Even though AEPs have nothing at all to do with Medi-Gap policies, more Medi-Gaps are exchanged or sold during this seven week period from Oct 15 to Dec 7th than any other time of year. Change is in the air! If you feel your insurance claims department is too sluggish, you have to wait too long for someone at customer service to put up the phone, or your policy is getting too pricy, you may want to consider switching companies.
However, in the case of Medi-Gap policies ( a.k.a. Medicare Supplements), one has to keep several things in mind. As you probably know, Medi-Gaps come in a dozen different “sizes” arranged by letters of the alphabet from “A” to “N”. Each letter plan covers a different amount of the gap in coverage left by Medicare, where Plan “A” (not to be confused with Medicare Part A) covers the least of the gap and the Plan “F” covers the entire gap. Other popular choices are Plan “N” which covers somewhere in the middle between A and F, and Plan “High Deductible F” which covers nothing at all until one has spent $2340 on medical bills in a given year as a result of what Medicare missed. After that “High Deductible F” covers everything medically necessary that Medicare does not until the end of the year. However, unless you turned age 65 before January 1st, 2020, you can no longer can obtain a High Deductible F Plan or a Plan F!
As a result of the recent phasing out of The “F Troop” the latest soup-du jour is Plan G.
Plan G was already destined for greatness for a number of reasons. It covers everything that Plan F covers with the single exception of the $203 Medicare Part B annual deductible. So for approximately the cost of one doctor visit you can cover all of your medical bills for the year. Not bad!
That means after that first $203 comes out of your pocket, every other medically necessary expense (with the exception of pharmaceuticals) is covered between Medicare Part A and B and The Medi-Gap Part G.
In addition to the near complete coverage offered by a Plan G, Plan G’s rate, comparatively speaking, tends to be considerably less expensive, dollar for dollar, then Plan F’s rate.
So Plan F gave you an extra $203 dollars of coverage a year. But in many cases the extra cost for that $203 of coverage would cost the consumer anywhere from an extra $250 to as much as $1100 dollars more in annual premiums (over Plan G rates). To quote my dear departed grandfather “such a deal!”
So, if you are one of the ones that turned 65 after January 1, 2020, weep not for the loss of Plan F. Happy day are here again!

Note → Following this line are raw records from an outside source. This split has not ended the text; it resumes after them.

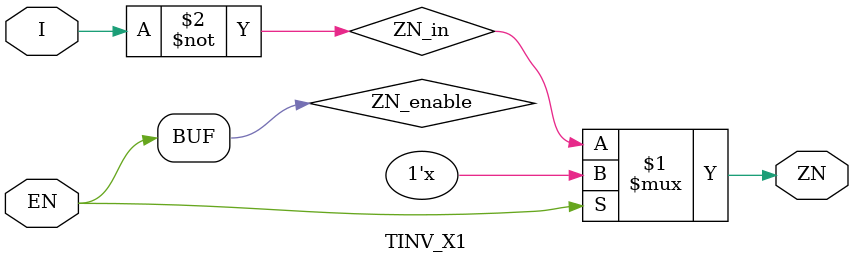
<source format=v>
module TINV_X1 (EN, I, ZN);
  input EN;
  input I;
  output ZN;

  bufif0(ZN, ZN_in, ZN_enable);
  buf(ZN_enable, EN);
  not(ZN_in, I);


endmodule

</source>
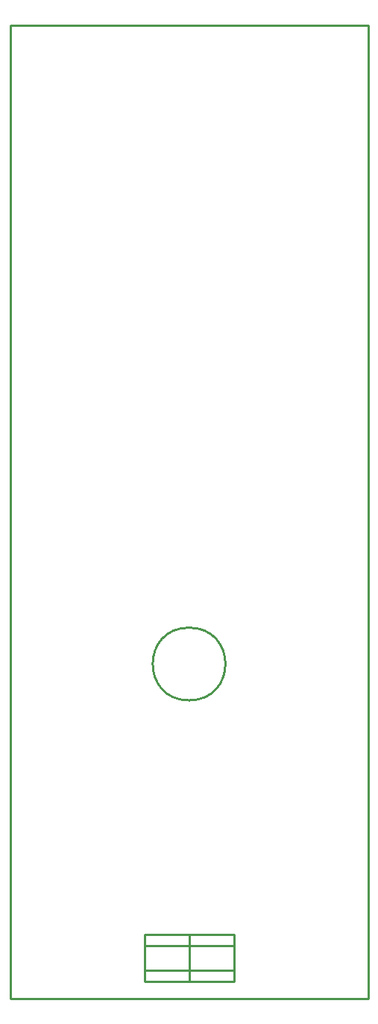
<source format=gko>
G04 Layer: BoardOutlineLayer*
G04 EasyEDA v6.5.29, 2023-07-18 11:37:26*
G04 44a429887d2946ba859a18da238e0ce0,5a6b42c53f6a479593ecc07194224c93,10*
G04 Gerber Generator version 0.2*
G04 Scale: 100 percent, Rotated: No, Reflected: No *
G04 Dimensions in millimeters *
G04 leading zeros omitted , absolute positions ,4 integer and 5 decimal *
%FSLAX45Y45*%
%MOMM*%

%ADD10C,0.2540*%
D10*
X0Y11938000D02*
G01*
X4064000Y11938000D01*
X4064000Y889000D01*
X0Y889000D01*
X0Y11938000D01*
X1524000Y1206500D02*
G01*
X2032000Y1206500D01*
X2032000Y1206500D02*
G01*
X2032000Y1612900D01*
X2032000Y1612900D02*
G01*
X1524000Y1612900D01*
X1524000Y1612900D02*
G01*
X1524000Y1206500D01*
X2032000Y1206500D02*
G01*
X2540000Y1206500D01*
X2540000Y1206500D02*
G01*
X2540000Y1612900D01*
X2540000Y1612900D02*
G01*
X2032000Y1612900D01*
X2032000Y1612900D02*
G01*
X2032000Y1206500D01*
X1524000Y1079500D02*
G01*
X2032000Y1079500D01*
X2032000Y1079500D02*
G01*
X2032000Y1485900D01*
X2032000Y1485900D02*
G01*
X1524000Y1485900D01*
X1524000Y1485900D02*
G01*
X1524000Y1079500D01*
X2032000Y1079500D02*
G01*
X2540000Y1079500D01*
X2540000Y1079500D02*
G01*
X2540000Y1485900D01*
X2540000Y1485900D02*
G01*
X2032000Y1485900D01*
X2032000Y1485900D02*
G01*
X2032000Y1079500D01*
G75*
G01*
X2032000Y4273601D02*
G02*
X2032000Y5098999I0J412699D01*
G75*
G01*
X2032000Y5098999D02*
G02*
X2032000Y4273601I0J-412699D01*
X2032000Y4273600D02*
G01*
X2032000Y4273600D01*

%LPD*%
M02*

</source>
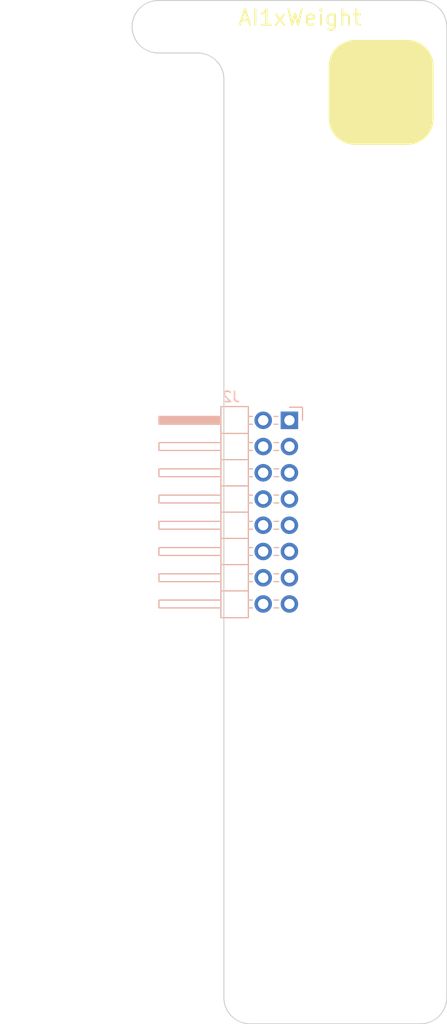
<source format=kicad_pcb>
(kicad_pcb
	(version 20240108)
	(generator "pcbnew")
	(generator_version "8.0")
	(general
		(thickness 1.6)
		(legacy_teardrops no)
	)
	(paper "A5" portrait)
	(layers
		(0 "F.Cu" signal)
		(31 "B.Cu" signal)
		(32 "B.Adhes" user "B.Adhesive")
		(33 "F.Adhes" user "F.Adhesive")
		(34 "B.Paste" user)
		(35 "F.Paste" user)
		(36 "B.SilkS" user "B.Silkscreen")
		(37 "F.SilkS" user "F.Silkscreen")
		(38 "B.Mask" user)
		(39 "F.Mask" user)
		(40 "Dwgs.User" user "User.Drawings")
		(41 "Cmts.User" user "User.Comments")
		(42 "Eco1.User" user "User.Eco1")
		(43 "Eco2.User" user "User.Eco2")
		(44 "Edge.Cuts" user)
		(45 "Margin" user)
		(46 "B.CrtYd" user "B.Courtyard")
		(47 "F.CrtYd" user "F.Courtyard")
		(48 "B.Fab" user)
		(49 "F.Fab" user)
		(50 "User.1" user)
		(51 "User.2" user)
		(52 "User.3" user)
		(53 "User.4" user)
		(54 "User.5" user)
		(55 "User.6" user)
		(56 "User.7" user)
		(57 "User.8" user)
		(58 "User.9" user)
	)
	(setup
		(pad_to_mask_clearance 0)
		(allow_soldermask_bridges_in_footprints no)
		(pcbplotparams
			(layerselection 0x00010fc_ffffffff)
			(plot_on_all_layers_selection 0x0000000_00000000)
			(disableapertmacros no)
			(usegerberextensions no)
			(usegerberattributes yes)
			(usegerberadvancedattributes yes)
			(creategerberjobfile yes)
			(dashed_line_dash_ratio 12.000000)
			(dashed_line_gap_ratio 3.000000)
			(svgprecision 4)
			(plotframeref no)
			(viasonmask no)
			(mode 1)
			(useauxorigin no)
			(hpglpennumber 1)
			(hpglpenspeed 20)
			(hpglpendiameter 15.000000)
			(pdf_front_fp_property_popups yes)
			(pdf_back_fp_property_popups yes)
			(dxfpolygonmode yes)
			(dxfimperialunits yes)
			(dxfusepcbnewfont yes)
			(psnegative no)
			(psa4output no)
			(plotreference yes)
			(plotvalue yes)
			(plotfptext yes)
			(plotinvisibletext no)
			(sketchpadsonfab no)
			(subtractmaskfromsilk no)
			(outputformat 1)
			(mirror no)
			(drillshape 1)
			(scaleselection 1)
			(outputdirectory "")
		)
	)
	(net 0 "")
	(net 1 "unconnected-(J2-Pin_7-Pad7)")
	(net 2 "unconnected-(J2-Pin_6-Pad6)")
	(net 3 "unconnected-(J2-Pin_1-Pad1)")
	(net 4 "unconnected-(J2-Pin_3-Pad3)")
	(net 5 "unconnected-(J2-Pin_9-Pad9)")
	(net 6 "unconnected-(J2-Pin_15-Pad15)")
	(net 7 "unconnected-(J2-Pin_4-Pad4)")
	(net 8 "unconnected-(J2-Pin_12-Pad12)")
	(net 9 "unconnected-(J2-Pin_8-Pad8)")
	(net 10 "unconnected-(J2-Pin_13-Pad13)")
	(net 11 "unconnected-(J2-Pin_14-Pad14)")
	(net 12 "unconnected-(J2-Pin_5-Pad5)")
	(net 13 "unconnected-(J2-Pin_2-Pad2)")
	(net 14 "unconnected-(J2-Pin_11-Pad11)")
	(net 15 "unconnected-(J2-Pin_10-Pad10)")
	(net 16 "unconnected-(J2-Pin_16-Pad16)")
	(footprint "Connector_PinHeader_2.54mm:PinHeader_2x08_P2.54mm_Horizontal" (layer "B.Cu") (at 66.04 83.82 180))
	(gr_poly
		(pts
			(arc
				(start 69.85 54.61)
				(mid 70.593949 56.406051)
				(end 72.39 57.15)
			)
			(arc
				(start 77.47 57.15)
				(mid 79.266051 56.406051)
				(end 80.01 54.61)
			)
			(arc
				(start 80.01 49.53)
				(mid 79.266051 47.733949)
				(end 77.47 46.99)
			)
			(arc
				(start 72.39 46.99)
				(mid 70.593949 47.733949)
				(end 69.85 49.53)
			)
		)
		(stroke
			(width 0)
			(type solid)
		)
		(fill solid)
		(layer "F.SilkS")
		(uuid "9202914a-8ada-4666-8c66-43c53a81ba1f")
	)
	(gr_line
		(start 38.1 92.71)
		(end 43.18 92.71)
		(stroke
			(width 0.2)
			(type default)
		)
		(layer "Cmts.User")
		(uuid "517fb741-0b2c-4d88-8d25-2b9b34d31186")
	)
	(gr_line
		(start 62.23 142.24)
		(end 78.74 142.24)
		(stroke
			(width 0.1)
			(type default)
		)
		(layer "Edge.Cuts")
		(uuid "16b041fe-1cec-4aff-b6de-505c1f6f3c56")
	)
	(gr_line
		(start 78.74 43.18)
		(end 53.34 43.18)
		(stroke
			(width 0.1)
			(type default)
		)
		(layer "Edge.Cuts")
		(uuid "3f53f9e2-87cd-4a2c-a3da-c784203fa9fb")
	)
	(gr_line
		(start 81.28 139.7)
		(end 81.28 45.72)
		(stroke
			(width 0.1)
			(type default)
		)
		(layer "Edge.Cuts")
		(uuid "54ae39af-47e0-4d80-8c43-28d4aaa00371")
	)
	(gr_arc
		(start 50.8 45.72)
		(mid 51.543949 43.923949)
		(end 53.34 43.18)
		(stroke
			(width 0.1)
			(type default)
		)
		(layer "Edge.Cuts")
		(uuid "5d45c297-3672-41d3-ac81-a0b30b031aea")
	)
	(gr_arc
		(start 57.15 48.26)
		(mid 58.946051 49.003949)
		(end 59.69 50.8)
		(stroke
			(width 0.1)
			(type default)
		)
		(layer "Edge.Cuts")
		(uuid "72f7de17-a9e1-43bd-9b85-032e0a5a9528")
	)
	(gr_arc
		(start 78.74 43.18)
		(mid 80.536051 43.923949)
		(end 81.28 45.72)
		(stroke
			(width 0.1)
			(type default)
		)
		(layer "Edge.Cuts")
		(uuid "7478dbf5-0abc-4c65-861a-a19c2a59a51c")
	)
	(gr_arc
		(start 62.23 142.24)
		(mid 60.433949 141.496051)
		(end 59.69 139.7)
		(stroke
			(width 0.1)
			(type default)
		)
		(layer "Edge.Cuts")
		(uuid "b6f39e9e-2a7c-40e9-979c-4cb97b9e79ac")
	)
	(gr_arc
		(start 81.28 139.7)
		(mid 80.536051 141.496051)
		(end 78.74 142.24)
		(stroke
			(width 0.1)
			(type default)
		)
		(layer "Edge.Cuts")
		(uuid "c7d6dbb6-c512-4a92-a3c7-a329d6200fb5")
	)
	(gr_line
		(start 59.69 50.8)
		(end 59.69 139.7)
		(stroke
			(width 0.1)
			(type default)
		)
		(layer "Edge.Cuts")
		(uuid "cab6560e-bf0a-4922-8e1b-e6b643a0c7e6")
	)
	(gr_arc
		(start 53.34 48.26)
		(mid 51.543949 47.516051)
		(end 50.8 45.72)
		(stroke
			(width 0.1)
			(type default)
		)
		(layer "Edge.Cuts")
		(uuid "eabd2498-b4b1-4c27-a9ad-f1daf5cf1b0d")
	)
	(gr_line
		(start 53.34 48.26)
		(end 57.15 48.26)
		(stroke
			(width 0.1)
			(type default)
		)
		(layer "Edge.Cuts")
		(uuid "f60c754f-5dd7-4563-b4a1-9ed116722413")
	)
	(gr_text "AI1xWeight"
		(at 60.96 45.72 0)
		(layer "F.SilkS")
		(uuid "07aaa2cf-589c-4d2d-aee8-61120cda4483")
		(effects
			(font
				(size 1.5 1.5)
				(thickness 0.2)
			)
			(justify left bottom)
		)
	)
)

</source>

How to realize the Medi-Gap of your Dreams!

Within each letter Plan, the coverage from Insurance Company to Insurance Company has to be precisely the same by law. So the Plan G from Aetna is exactly the same Coverage that you will get from a Plan G from United Health Care. However, now some Medi-Gap ( a.k.a. Medicare Supplement) policies are starting to tack on optional extras that Medicare normally does not cover, such as discounted gym memberships or vision services. Another important difference, apart from how well a company responses to Claims and Customer Service, is the cost of the policy itself.

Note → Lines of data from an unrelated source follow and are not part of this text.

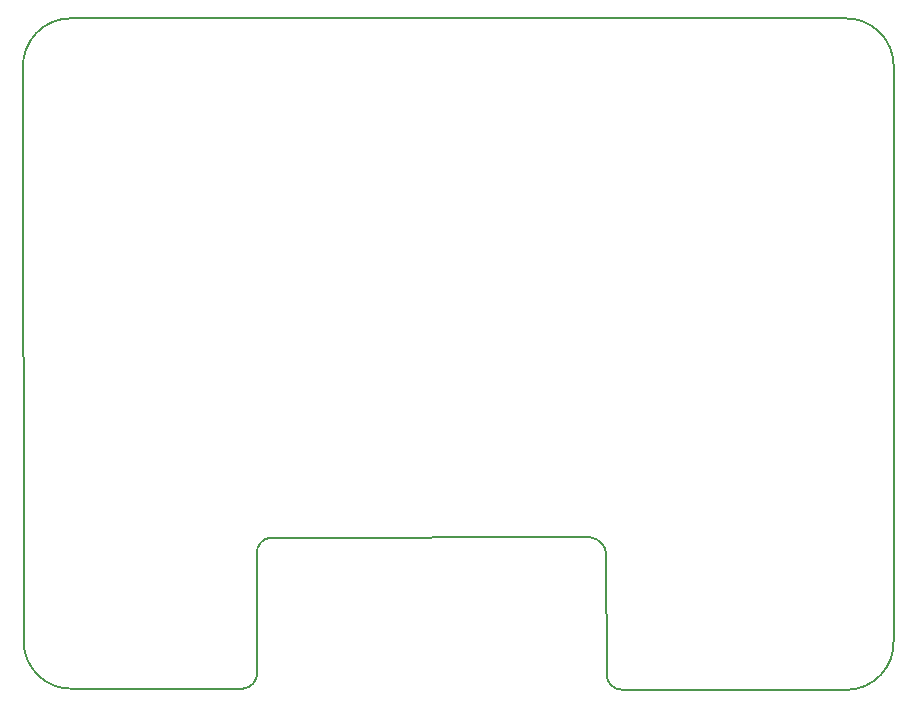
<source format=gm1>
G04 #@! TF.GenerationSoftware,KiCad,Pcbnew,7.0.5-4d25ed1034~172~ubuntu22.04.1*
G04 #@! TF.CreationDate,2023-06-04T17:51:52+03:00*
G04 #@! TF.ProjectId,STM32L475daughter,53544d33-324c-4343-9735-646175676874,rev?*
G04 #@! TF.SameCoordinates,Original*
G04 #@! TF.FileFunction,Profile,NP*
%FSLAX46Y46*%
G04 Gerber Fmt 4.6, Leading zero omitted, Abs format (unit mm)*
G04 Created by KiCad (PCBNEW 7.0.5-4d25ed1034~172~ubuntu22.04.1) date 2023-06-04 17:51:52*
%MOMM*%
%LPD*%
G01*
G04 APERTURE LIST*
G04 #@! TA.AperFunction,Profile*
%ADD10C,0.200000*%
G04 #@! TD*
G04 APERTURE END LIST*
D10*
X116162814Y-104734500D02*
X116140510Y-94723706D01*
X70842025Y-49266103D02*
X136151966Y-49269932D01*
X140460945Y-53361958D02*
G75*
G03*
X136151966Y-49269932I-4050045J49958D01*
G01*
X70842025Y-49266126D02*
G75*
G03*
X66750000Y-53575000I-50025J-4049974D01*
G01*
X117550000Y-106125000D02*
X136363043Y-106135863D01*
X87740065Y-93231293D02*
X114742045Y-93195295D01*
X116162844Y-104734502D02*
G75*
G03*
X117550000Y-106124998I1287956J-102298D01*
G01*
X86561152Y-104630397D02*
X86538848Y-94619603D01*
X66789055Y-101938042D02*
G75*
G03*
X71098034Y-106030068I4050045J-49958D01*
G01*
X140455068Y-101826966D02*
X140460863Y-53361957D01*
X87740063Y-93231270D02*
G75*
G03*
X86538849Y-94619603I87037J-1289130D01*
G01*
X116140508Y-94723706D02*
G75*
G03*
X114742045Y-93195296I-1590508J-51294D01*
G01*
X71098034Y-106030068D02*
X85359935Y-106018707D01*
X66789137Y-101938043D02*
X66750000Y-53575000D01*
X136363042Y-106135945D02*
G75*
G03*
X140455068Y-101826966I49958J4050045D01*
G01*
X85359937Y-106018730D02*
G75*
G03*
X86561151Y-104630397I-87037J1289130D01*
G01*
M02*

</source>
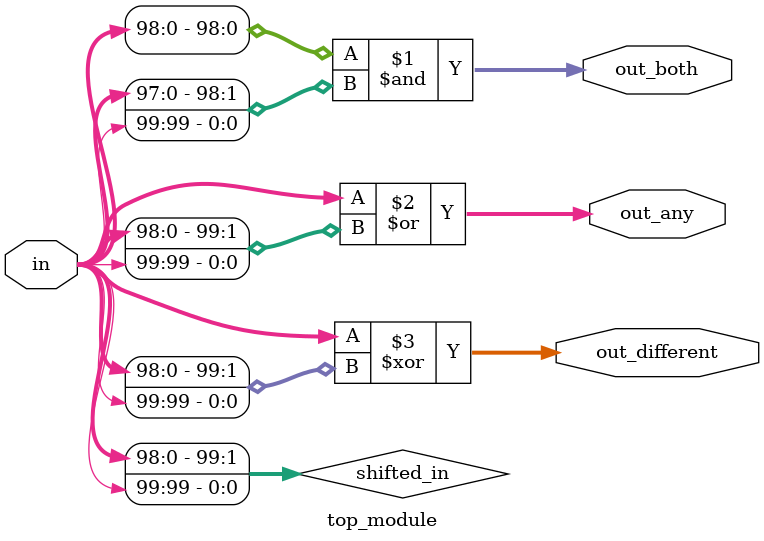
<source format=sv>
module top_module (
    input [99:0] in,
    output [98:0] out_both,
    output [99:0] out_any,
    output [99:0] out_different
);

    // Generate the shifted version of the input signal
    wire [99:0] shifted_in;
    assign shifted_in = {in[98:0], in[99]};
    
    // Generate the out_both signal by performing a bit-wise AND operation between in and shifted_in
    assign out_both = in[98:0] & shifted_in[98:0];
    
    // Generate the out_any signal by performing a bit-wise OR operation between in and shifted_in
    assign out_any = in | shifted_in;
    
    // Generate the out_different signal by performing a bit-wise XOR operation between in and shifted_in
    assign out_different = in ^ shifted_in;

endmodule

</source>
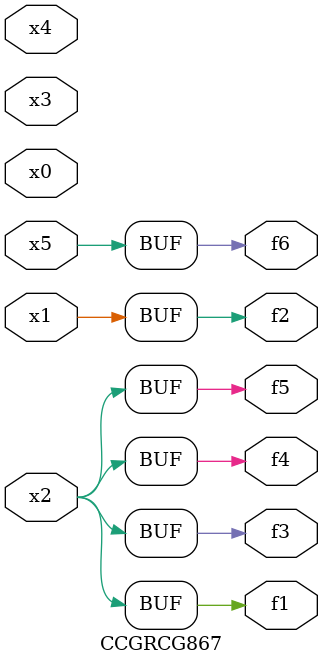
<source format=v>
module CCGRCG867(
	input x0, x1, x2, x3, x4, x5,
	output f1, f2, f3, f4, f5, f6
);
	assign f1 = x2;
	assign f2 = x1;
	assign f3 = x2;
	assign f4 = x2;
	assign f5 = x2;
	assign f6 = x5;
endmodule

</source>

In addition, the health eligibility questions that are often times necessary to qualify for a Medi-Gap policy varies from one company to the next. Although there are a number of reasons why people are offered Guaranteed Issuance of a Medi-Gap policy without having to satisfy and standards set by personal health questions.
One of the most common reasons is that a person has just turned 65 and they are already signed up for Medicare Parts A and B. In that case they have the time from 3 months before their birthday to 6 months after to obtain the policy without needing to answer any health status questions. This time is referred to as “Open Enrollment”
However, if one decided that they wanted to switch their policy to another company when they were another age they would have to deal with health eligibility questions. One company like, Health Net might ask about whether the person has suffered from various illnesses and had to go to a hospital in “the last year”. Whereas Anthem Blue Cross might ask the same question replacing the “one year” with “five years”. So if you find yourself with the need to change your policy during a time when you have to respond to health questions, you may have to make a compromise between what is least costly and what health status questions you can answer suitably.
Those who live in California and Oregon have a special escape clause, however. For those in the Sunshine State, every year starting 30 days before and 30 days after one’s birthday, anyone with a Medicare Supplement is allowed to switch Insurance Carriers to any other Medi-Gap policy of equal or lesser coverage as a matter of Open Enrollment. So if you live in California and want to switch Medi-Gap Insurance companies without difficulty, just have a happy birthday!